Little VoiceDirected by Various Publishing House: Apple TV+ Released: 07.10.20 Review by Sherin Nicole | July 10, 2020 at 8:00 AM
Basically: The bittersweet life of a New York musician.
Little Voice is unsurprisingly tender. Unsurprising because it is a musical infused with originals by Sara Bareilles. And because it is a story Bareilles knows well. She and her creative partner Jessie Nelson utilize the space of nine 30-minute episodes to tell a New York story—all about making music and struggling and somehow getting by.

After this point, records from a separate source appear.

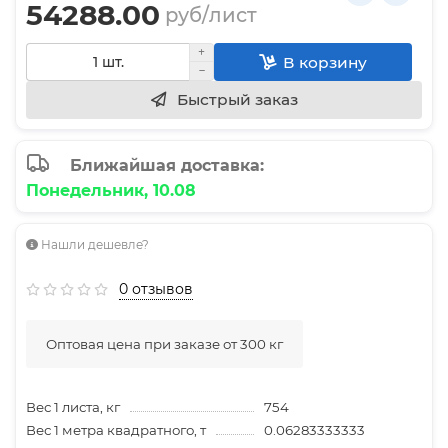
54288.00
руб/лист
В корзину
Быстрый заказ
Ближайшая доставка:
Понедельник, 10.08
Нашли дешевле?
0 отзывов
Оптовая цена при заказе от 300 кг
Вес 1 листа, кг
754
Вес 1 метра квадратного, т
0.06283333333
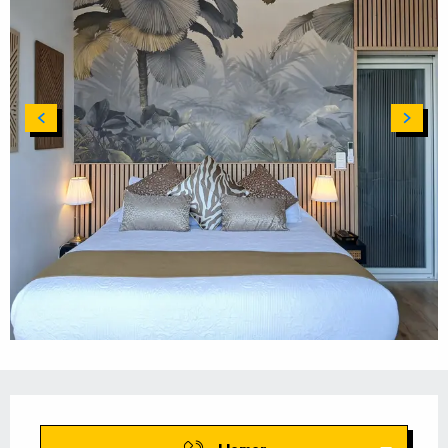
Horarios y datos de contacto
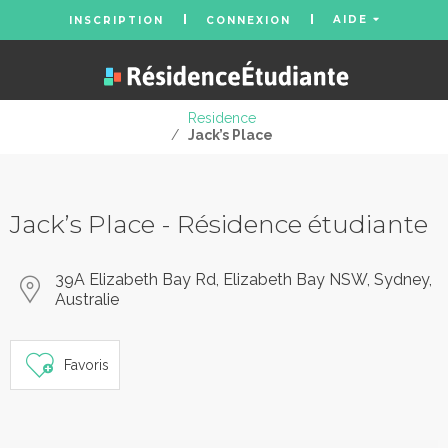
AIDE
INSCRIPTION
CONNEXION
Residence
/
Jack’s Place
Jack’s Place - Résidence étudiante
39A Elizabeth Bay Rd, Elizabeth Bay NSW, Sydney,
Australie
Favoris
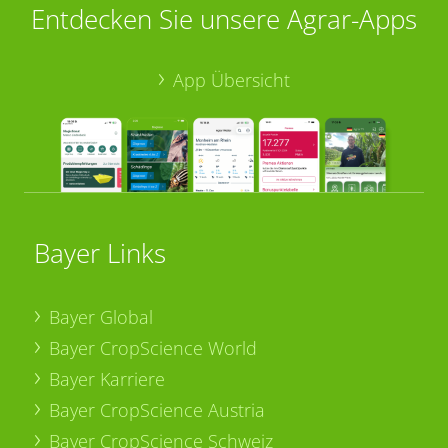
Entdecken Sie unsere Agrar-Apps
App Übersicht
Bayer Links
Bayer Global
Bayer CropScience World
Bayer Karriere
Bayer CropScience Austria
Bayer CropScience Schweiz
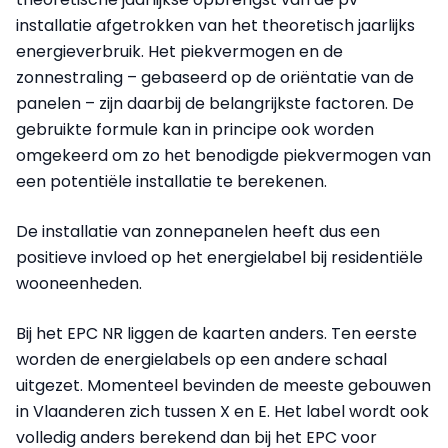
installatie afgetrokken van het theoretisch jaarlijks
energieverbruik. Het piekvermogen en de
zonnestraling – gebaseerd op de oriëntatie van de
panelen – zijn daarbij de belangrijkste factoren. De
gebruikte formule kan in principe ook worden
omgekeerd om zo het benodigde piekvermogen van
een potentiële installatie te berekenen.
De installatie van zonnepanelen heeft dus een
positieve invloed op het energielabel bij residentiële
wooneenheden.
Bij het EPC NR liggen de kaarten anders. Ten eerste
worden de energielabels op een andere schaal
uitgezet. Momenteel bevinden de meeste gebouwen
in Vlaanderen zich tussen X en E. Het label wordt ook
volledig anders berekend dan bij het EPC voor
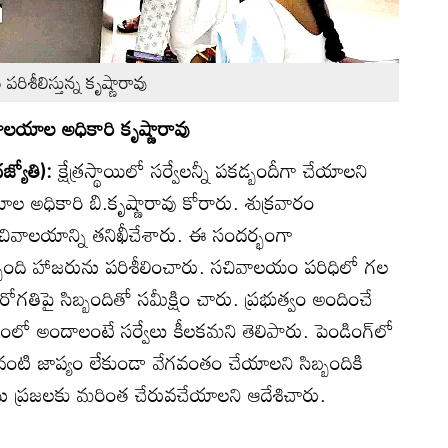
రిశీలిస్తున్న కృష్ణారావు
ాలయాల అధికారి కృష్ణారావు
్యోతి):
క్షేత్రస్థాయిలో సర్వేలన్నీ పకడ్బందీగా చేయాలని
ల అధికారి బి.కృష్ణారావు కోరారు. శుక్రవారం
సచివాలయాన్ని తనిఖీచేశారు. ఈ సందర్భంగా
బ్బంది హాజరును పరిశీలించారు. సచివాలయం పరిధిలో గల
ురోగతిపై సిబ్బందితో సమీక్షిం చారు. ప్రభుత్వం అందించే
లో అందాలంటే సర్వేలు కీలకమని తెలిపారు. పెండింగ్‌లో
ువంటి జాప్యం లేకుండా వేగవంతం చేయాలని సిబ్బందికి
 ప్రజలకు మరింత చేరువచేయాలని ఆదేశిచారు.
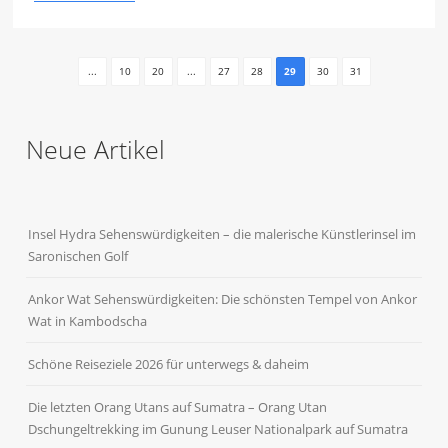
...
10
20
...
27
28
29
30
31
Neue Artikel
Insel Hydra Sehenswürdigkeiten – die malerische Künstlerinsel im
Saronischen Golf
Ankor Wat Sehenswürdigkeiten: Die schönsten Tempel von Ankor
Wat in Kambodscha
Schöne Reiseziele 2026 für unterwegs & daheim
Die letzten Orang Utans auf Sumatra – Orang Utan
Dschungeltrekking im Gunung Leuser Nationalpark auf Sumatra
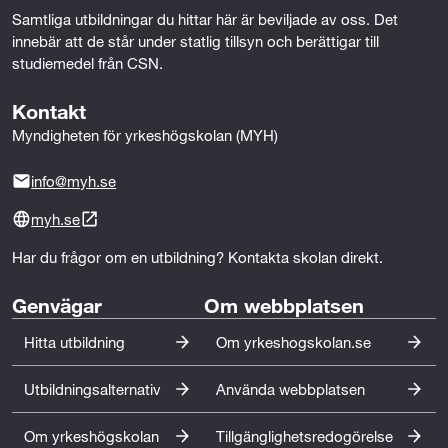
Samtliga utbildningar du hittar här är beviljade av oss. Det 
innebär att de står under statlig tillsyn och berättigar till 
studiemedel från CSN.
Kontakt
Myndigheten för yrkeshögskolan (MYH)
info@myh.se
myh.se
Har du frågor om en utbildning? Kontakta skolan direkt.
Genvägar
Om webbplatsen
Hitta utbildning
Om yrkeshogskolan.se
Utbildningsalternativ
Använda webbplatsen
Om yrkeshögskolan
Tillgänglighetsredogörelse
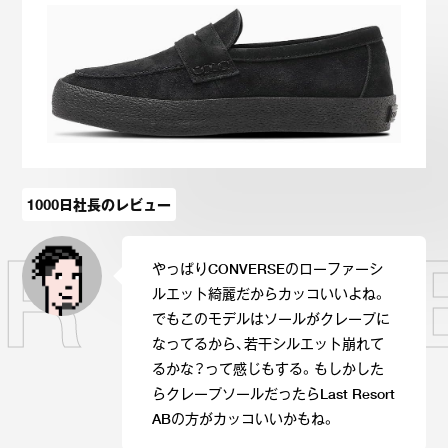
Onitsuka Tiger
ASICS
Reebok
OTHERS
SEARCH SNEAKER
1000日社長のレビュー
ER Ⅱ S
スニーカー診断
プライバシーポリシー
免責事項
お問い合わせ
やっぱりCONVERSEのローファーシ
ルエット綺麗だからカッコいいよね。
でもこのモデルはソールがクレープに
なってるから、若干シルエット崩れて
るかな？って感じもする。もしかした
らクレープソールだったらLast Resort
ABの方がカッコいいかもね。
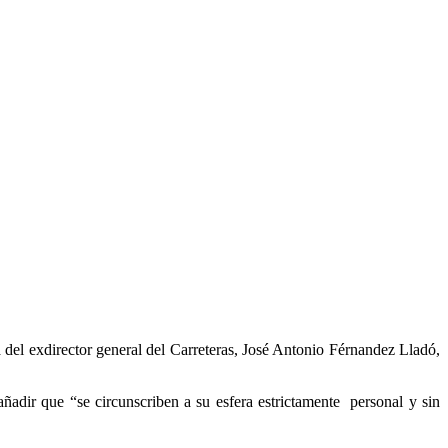
el exdirector general del Carreteras, José Antonio Férnandez Lladó,
adir que “se circunscriben a su esfera estrictamente personal y sin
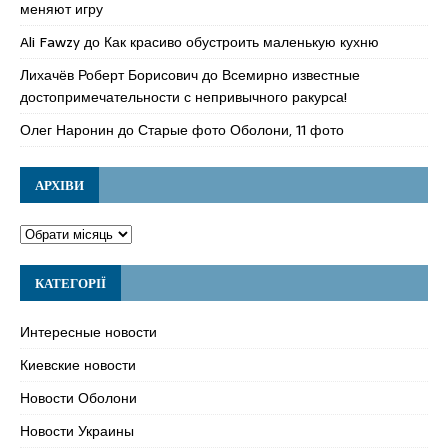
меняют игру
Ali Fawzy
до
Как красиво обустроить маленькую кухню
Лихачёв Роберт Борисович
до
Всемирно известные
достопримечательности с непривычного ракурса!
Олег Наронин
до
Старые фото Оболони, 11 фото
АРХІВИ
КАТЕГОРІЇ
Интересные новости
Киевские новости
Новости Оболони
Новости Украины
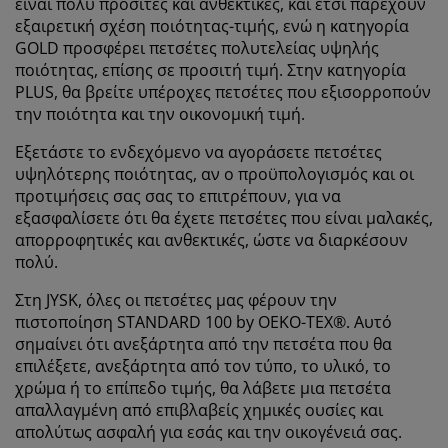
είναι πολύ προσιτές και ανθεκτικές, και έτσι παρέχουν
εξαιρετική σχέση ποιότητας-τιμής, ενώ η κατηγορία
GOLD προσφέρει πετσέτες πολυτελείας υψηλής
ποιότητας, επίσης σε προσιτή τιμή. Στην κατηγορία
PLUS, θα βρείτε υπέροχες πετσέτες που εξισορροπούν
την ποιότητα και την οικονομική τιμή.
Εξετάστε το ενδεχόμενο να αγοράσετε πετσέτες
υψηλότερης ποιότητας, αν ο προϋπολογισμός και οι
προτιμήσεις σας σας το επιτρέπουν, για να
εξασφαλίσετε ότι θα έχετε πετσέτες που είναι μαλακές,
απορροφητικές και ανθεκτικές, ώστε να διαρκέσουν
πολύ.
Στη JYSK, όλες οι πετσέτες μας φέρουν την
πιστοποίηση STANDARD 100 by OEKO-TEX®. Αυτό
σημαίνει ότι ανεξάρτητα από την πετσέτα που θα
επιλέξετε, ανεξάρτητα από τον τύπο, το υλικό, το
χρώμα ή το επίπεδο τιμής, θα λάβετε μια πετσέτα
απαλλαγμένη από επιβλαβείς χημικές ουσίες και
απολύτως ασφαλή για εσάς και την οικογένειά σας.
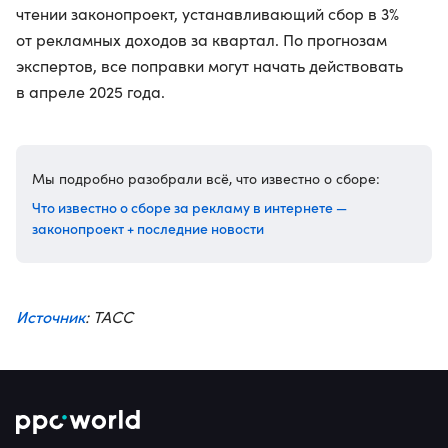
чтении законопроект, устанавливающий сбор в 3%
от рекламных доходов за квартал. По прогнозам
экспертов, все поправки могут начать действовать
в апреле 2025 года.
Мы подробно разобрали всё, что известно о сборе:
Что известно о сборе за рекламу в интернете —
законопроект + последние новости
Источник
: ТАСС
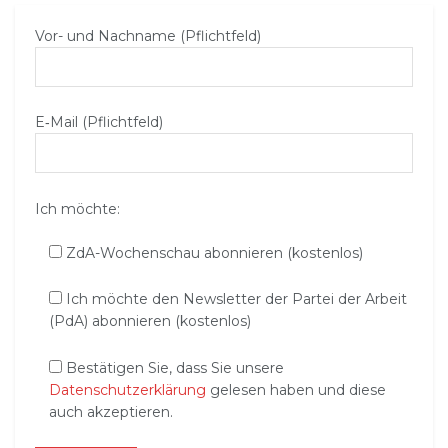
Vor- und Nachname (Pflichtfeld)
E‑Mail (Pflichtfeld)
Ich möchte:
ZdA-Wochenschau abonnieren (kostenlos)
Ich möchte den Newsletter der Partei der Arbeit
(PdA) abonnieren (kostenlos)
Bestätigen Sie, dass Sie unsere
Datenschutzerklärung
gelesen haben und diese
auch akzeptieren.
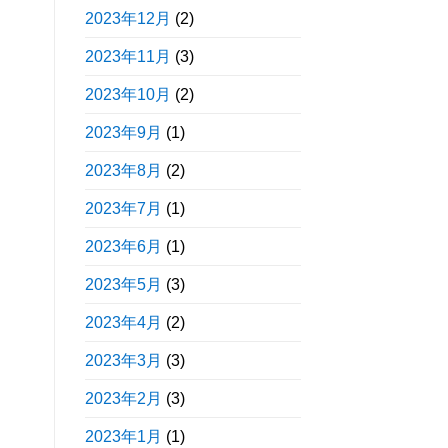
2023年12月
(2)
2023年11月
(3)
2023年10月
(2)
2023年9月
(1)
2023年8月
(2)
2023年7月
(1)
2023年6月
(1)
2023年5月
(3)
2023年4月
(2)
2023年3月
(3)
2023年2月
(3)
2023年1月
(1)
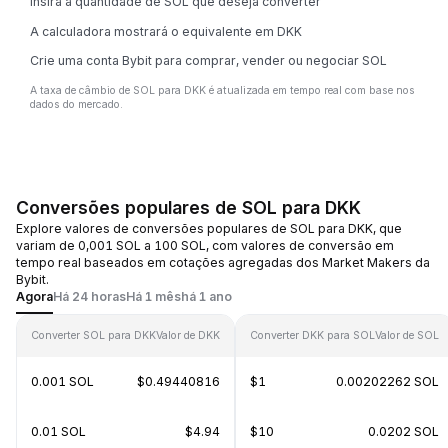
Insira a quantidade de SOL que deseja converter
A calculadora mostrará o equivalente em DKK
Crie uma conta Bybit para comprar, vender ou negociar SOL
A taxa de câmbio de SOL para DKK é atualizada em tempo real com base nos
dados do mercado.
Conversões populares de SOL para DKK
Explore valores de conversões populares de SOL para DKK, que
variam de 0,001 SOL a 100 SOL, com valores de conversão em
tempo real baseados em cotações agregadas dos Market Makers da
Bybit.
Agora
Há 24 horas
Há 1 mês
há 1 ano
Converter SOL para DKK
Valor de DKK
Converter DKK para SOL
Valor de SOL
0.001 SOL
$0.49440816
$1
0.00202262 SOL
0.01 SOL
$4.94
$10
0.0202 SOL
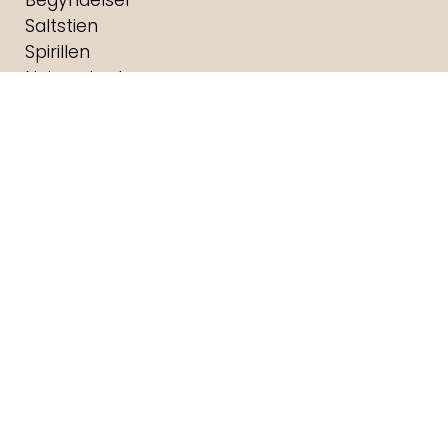
Saltstien
Spirillen
Nøjsomheden
Andre Rieus 2026 Summer Concert: Viva
Maastricht!
Lyset i Os
Brændende Stemme
Brohr
Dobbeltfejl
Digger
Havets kæmper
Foredrag: Med havets kæmper på jagt
F for Får 3 - Et monster på bondegården
Foredrag: Kvantecomputeren
Fornuft og følelse
Foredrag: Kaffe
Foredrag: Tang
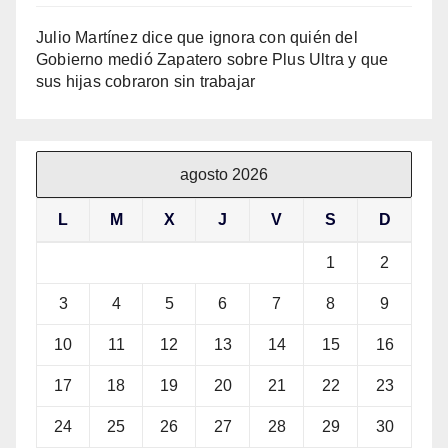
Julio Martínez dice que ignora con quién del
Gobierno medió Zapatero sobre Plus Ultra y que
sus hijas cobraron sin trabajar
agosto 2026
L
M
X
J
V
S
D
1
2
3
4
5
6
7
8
9
10
11
12
13
14
15
16
17
18
19
20
21
22
23
24
25
26
27
28
29
30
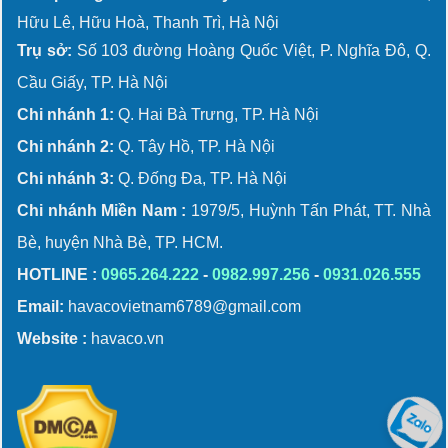
Hữu Lê, Hữu Hoà, Thanh Trì, Hà Nội
Trụ sở:
Số 103 đường Hoàng Quốc Việt, P. Nghĩa Đô, Q.
Cầu Giấy, TP. Hà Nội
Chi nhánh 1:
Q. Hai Bà Trưng, TP. Hà Nội
Chi nhánh 2:
Q. Tây Hồ, TP. Hà Nội
Chi nhánh 3:
Q. Đống Đa, TP. Hà Nội
Chi nhánh Miền Nam :
1979/5, Huỳnh Tấn Phát, TT. Nhà
Bè, huyện Nhà Bè, TP. HCM.
HOTLINE :
0965.264.222
-
0982.997.256
-
0931.026.555
Email:
havacovietnam6789@gmail.com
Website :
havaco.vn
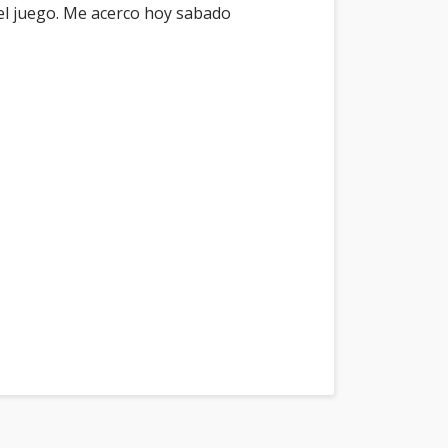
del juego. Me acerco hoy sabado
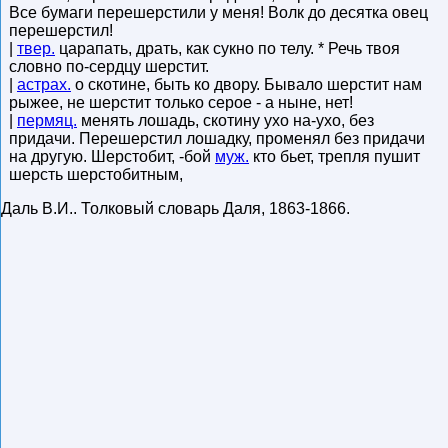
Все бумаги перешерстили у меня! Волк до десятка овец
перешерстил!
|
твер.
царапать, драть, как сукно по телу. * Речь твоя
словно по-сердцу шерстит.
|
астрах.
о скотине, быть ко двору. Бывало шерстит нам
рыжее, не шерстит только серое - а ныне, нет!
|
пермяц.
менять лошадь, скотину ухо на-ухо, без
придачи. Перешерстил лошадку, променял без придачи
на другую. Шерстобит, -бой
муж.
кто бьет, трепля пушит
шерсть шерстобитным,
Даль В.И.
.
Толковый словарь Даля
,
1863-1866
.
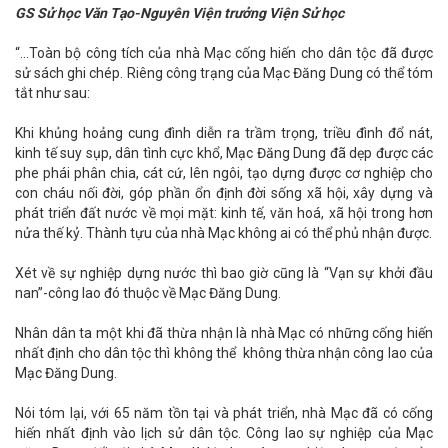
GS Sử học Văn Tạo-Nguyên Viện trưởng Viện Sử học
“…Toàn bộ công tích của nhà Mạc cống hiến cho dân tộc đã được
sử sách ghi chép. Riêng công trạng của Mạc Đăng Dung có thể tóm
tắt như sau:
Khi khủng hoảng cung đình diễn ra trầm trọng, triều đình đổ nát,
kinh tế suy sụp, dân tình cực khổ, Mạc Đăng Dung đã dẹp được các
phe phái phân chia, cát cứ, lên ngôi, tạo dựng được cơ nghiệp cho
con cháu nối đời, góp phần ổn định đời sống xã hội, xây dựng và
phát triển đất nước về mọi mặt: kinh tế, văn hoá, xã hội trong hơn
nửa thế kỷ. Thành tựu của nhà Mạc không ai có thể phủ nhận được.
Xét về sự nghiệp dựng nước thì bao giờ cũng là “Vạn sự khởi đầu
nan”-công lao đó thuộc về Mạc Đăng Dung.
Nhân dân ta một khi đã thừa nhận là nhà Mạc có những cống hiến
nhất định cho dân tộc thì không thể không thừa nhận công lao của
Mạc Đăng Dung.
Nói tóm lại, với 65 năm tồn tại và phát triển, nhà Mạc đã có cống
hiến nhất định vào lịch sử dân tộc. Công lao sự nghiệp của Mạc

Bess (Brittany O’Grady) is a singer-songwriter who has been silenced. Getting heckled while singing your heart out can do that to a person. Therefore, she hides behind the songs of the great women of rock and soul; only making her music in a storage facility (that might as well be no man’s land). Until the day Ethan (Sean Teale), a filmmaker, shows up and not only hears her but actually sees her.
Photo © Apple Originals
The funny thing about being seen is it makes you visible and Bess ends up trying again…little by little…to sing her songs with some help from her friends. Old friends like Benny (Phillip Johnson Richardson) who works at a local dive bar with her. Sister-friends like Prisha (Shalini Bathina) who has become as good at hiding as Bess is. And a new connection is found in Samuel (Colton Ryan) who pushes past Bess’ mercurial personality to accompany her on the stage and possibly beyond. If you’re hearing the ring of a love triangle between Ethan, Bess, and Samuel then ding ding ding ding ding. You got it.
With vibes that would be equally at home on The CW or Freeform as it is on Apple TV+, this is a wistful yet sweet show about two types of voice: the little flame within us that can either grow or be stamped out and the little lies we tell ourselves in order to keep going. Bess is an imperfect protagonist. She’s a bit frazzled and unsure and sometimes messy. So are the people in her orbit. We see more of that as the show goes on. What seems like an idyllic although unfulfilling life becomes an exploration of characters who just can’t get it right.
Photo © Apple Originals
There are internal struggles that counteract the busker wisdom of Bess’ father (Chuck Cooper). While her brother Louie (Kevin Valdez) has to build his own life rather than be coddled because he’s on the autism spectrum. Prisha and Ethan are also forced to deal with their truths. These are the things that make the journey of Little Voice—although often precious and melancholic—worth traveling.
I’d be happy to watch another season.
In the End: See it. It’s like tea and good live music at the local coffee house on a lazy sunlit afternoon.